§ **WHAT THIS EXERCISE ASKS**
1. In the forum thread about the Ohio plowers meet, where is the meet scheduled to take place?
2. Reproduce word for word the passage of the forum thread about the Ohio plowers meet starting at "bump bump bump!" and ending at "hour from me.".
##### TEXT BLOCK
# The NEW Official Ohio Meet



## Frostysnow

We are going to try this again.

What: Ohio Plowers Meet, Greet, and Eat
Where: Applebee's at Exit 169 off of I-71
When: Jan. 5th, 12:00PM

So far we have:
Frostysnow
RhinoL&L
F250man
Sydenstricker

Come one, Come All.


P.S. If it snows again then we are planning a meeting every other day through the end of March


----------



## RhinoL&L

lets go guys! get this thing back up and running!:redbounce i will talk to young pup to see if he is in. ron you in or what?


----------



## Clapper&Company

Count me in


----------



## VBigFord20

I'll try. As of now I got no other plans that day.


----------



## Pirsch

Gotta work... Sorry Guys!


----------



## Sydenstricker Landscaping

My wife is comming too, so I count as 2 people 

If it does snow, I agree with frosty, one every other day till march, LOL


----------



## Clapper&Company

Well, after the meet, you can all come down here, and plow cause we all know i'll have snow


----------



## RhinoL&L

yeah we know ron.... you always get the snow! 
what is the new count? i think we are at about 6 right?


----------



## Clapper&Company

Well shawn 

I'm at 8plows

3 snows, 6" then 4" then about 4" so thats like 14" something like that LOL We had all that blowing snow too


----------



## Young Pup

Well, I am in again. I agee if it snows then we are scheduling one every other day or so.


----------



## Young Pup

bump bump bump


----------



## RhinoL&L

come on guys lets get some more people to come to this! LOL bump!


----------



## Clapper&Company

T.T.T


Lets do this !!!


----------



## Sydenstricker Landscaping

Who is going to work the RSVP's again?? I am still in!!! Maybe we will get a big stormI like to tease myself like that, lol


----------



## f250man

No good for me I will be back up at the iland working.


----------



## RhinoL&L

bumpin it back up top!:bluebounc


----------



## SnowGuy

Going to try for the meet Saturday. Wife will probably tag along. Looking forward to meeting you guys !!!

Jerry T


----------



## Clapper&Company

Jerry JERRY JERRY!!!! LOL

You guys getting snow?


----------



## SnowGuy

Getting enough snow to piss me off !!! Not enough to plow. Where can you go and get a job for $75,000 to $100,000 per year and be wrong 75%-80% of the time ???? Be a meteorologist (weatherman) !!! LOL


----------



## RhinoL&L

bump bump bump! free bump!


----------



## AESC

what part of 71 is this? around 30? i beleive exit 200 ish is I-76/224 which is 30 minutes from me. so exit 169 should be about an hour from me. 

I will come if it doent snow. i love applebee's and if it snows down there i will plow my truck is to clean.


----------



## Sydenstricker Landscaping

Im not going. I am sicker than crap now. There is absolutly no way I could even possibly drive that far right now. Sorry!!!
##########
##### DATASET EXCERPT
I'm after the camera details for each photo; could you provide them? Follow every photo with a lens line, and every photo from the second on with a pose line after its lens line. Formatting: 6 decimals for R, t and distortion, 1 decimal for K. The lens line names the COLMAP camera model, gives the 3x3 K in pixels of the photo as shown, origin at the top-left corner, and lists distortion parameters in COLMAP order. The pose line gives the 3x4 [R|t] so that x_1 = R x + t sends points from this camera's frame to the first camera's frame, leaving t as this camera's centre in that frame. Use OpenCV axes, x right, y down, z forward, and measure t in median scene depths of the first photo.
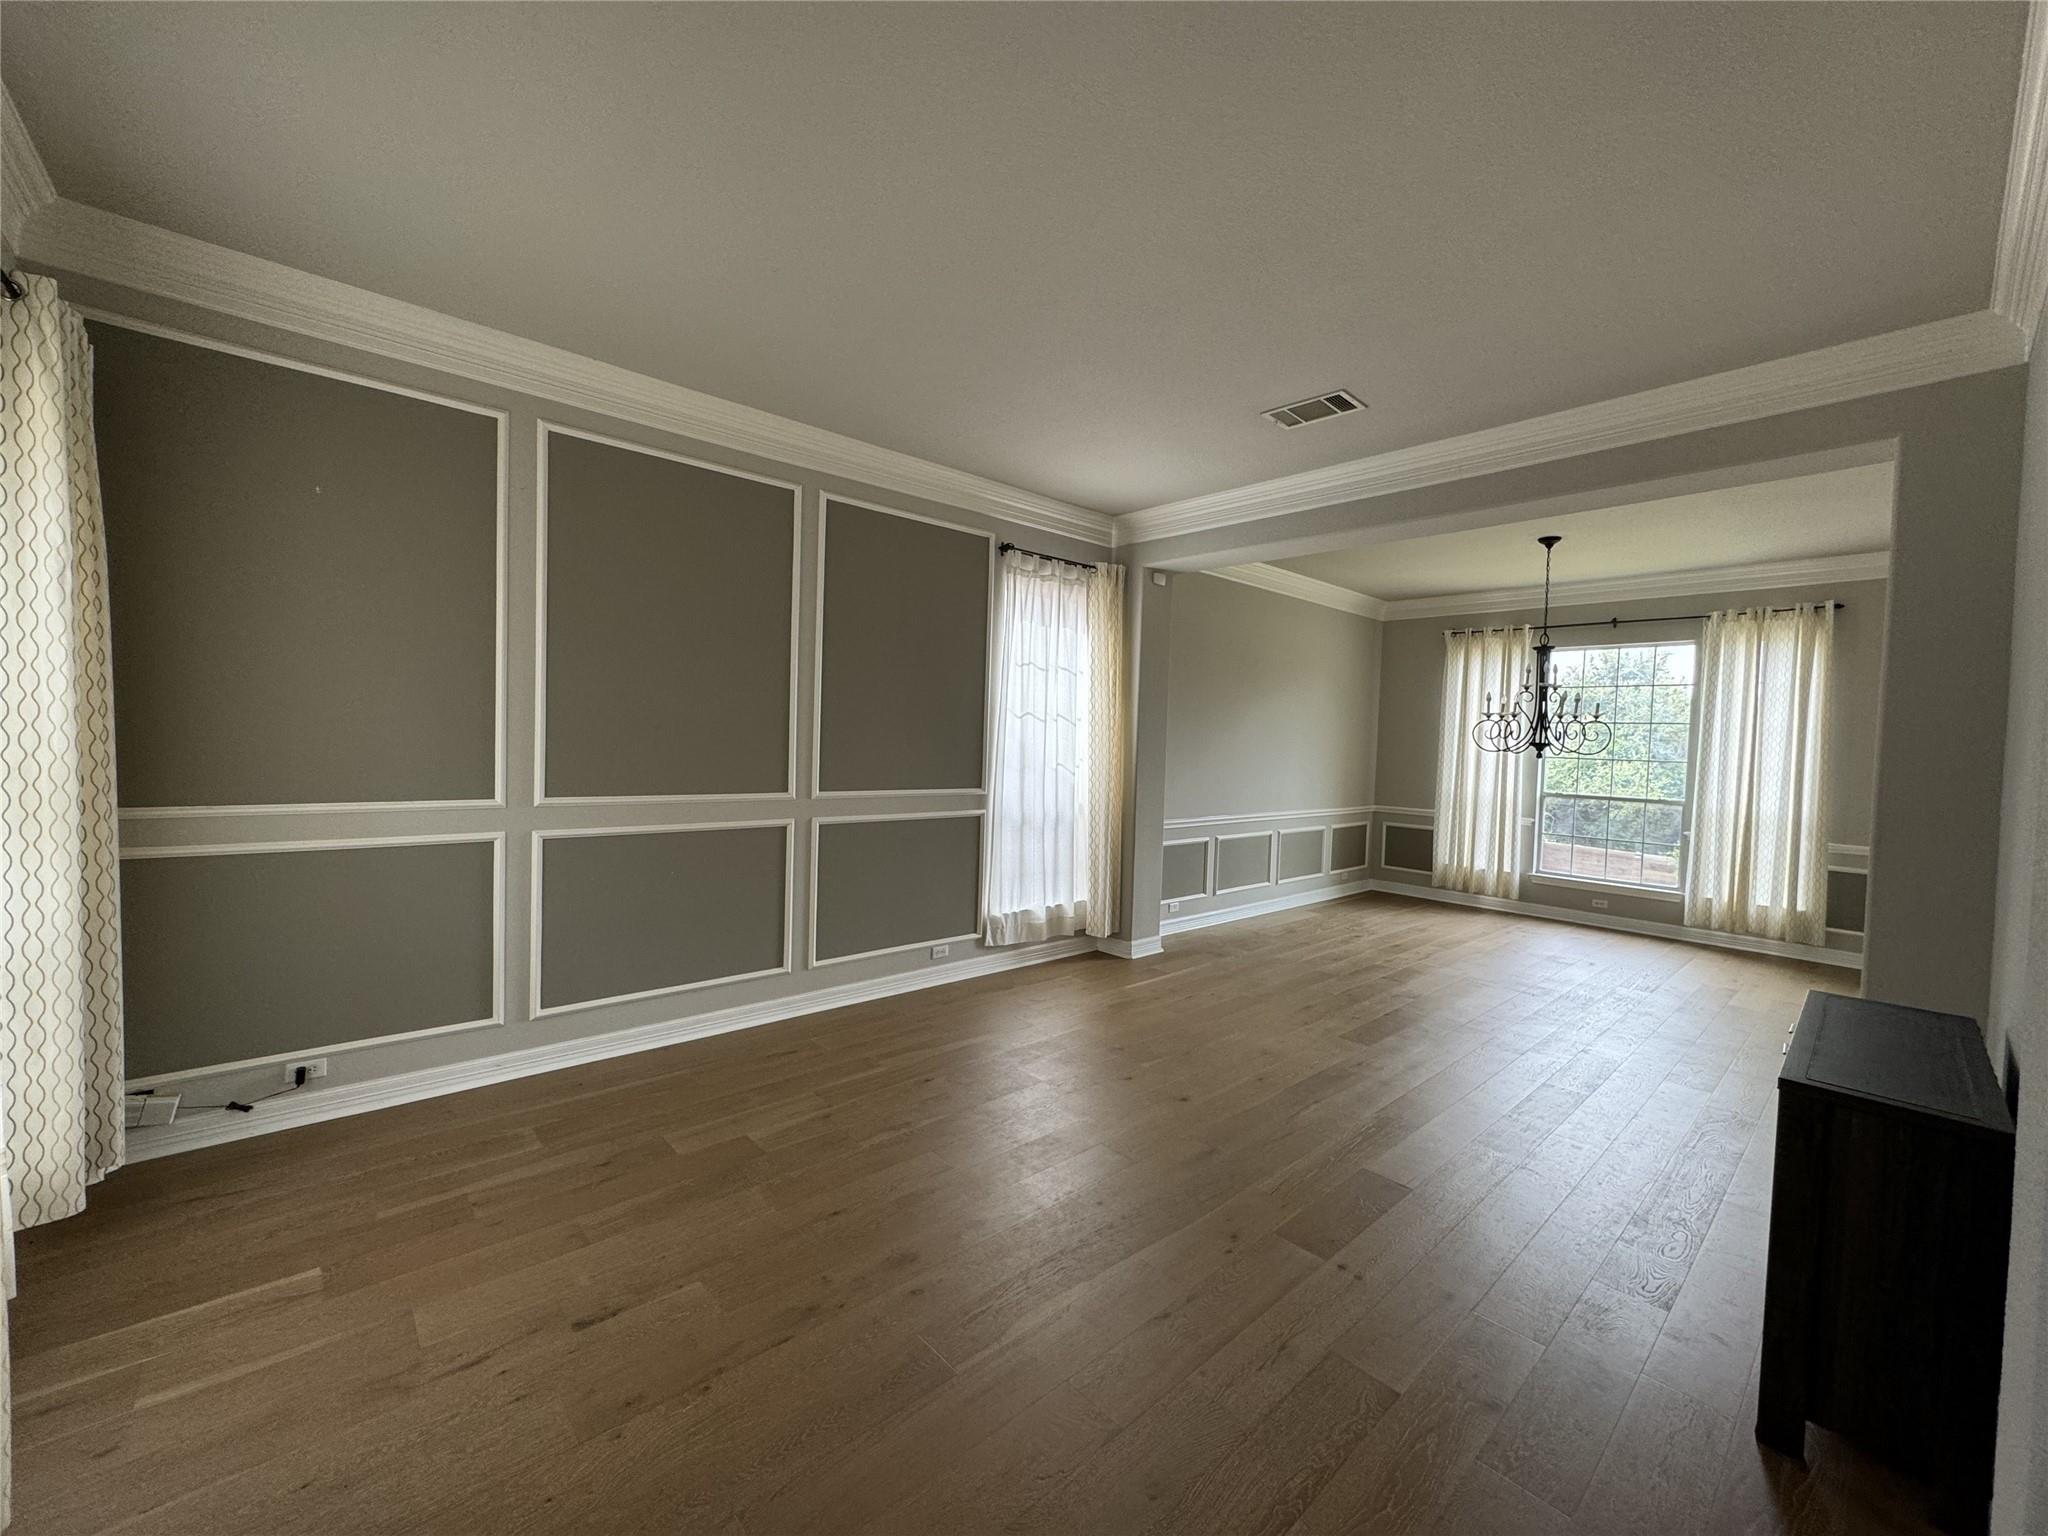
##########
§ **RESPONSES FOR EACH TASK**
1. At the Applebee's at Exit 169 off of I-71.

2.
bump bump bump! free bump!


----------



## AESC

what part of 71 is this? around 30? i beleive exit 200 ish is I-76/224 which is 30 minutes from me. so exit 169 should be about an hour from me.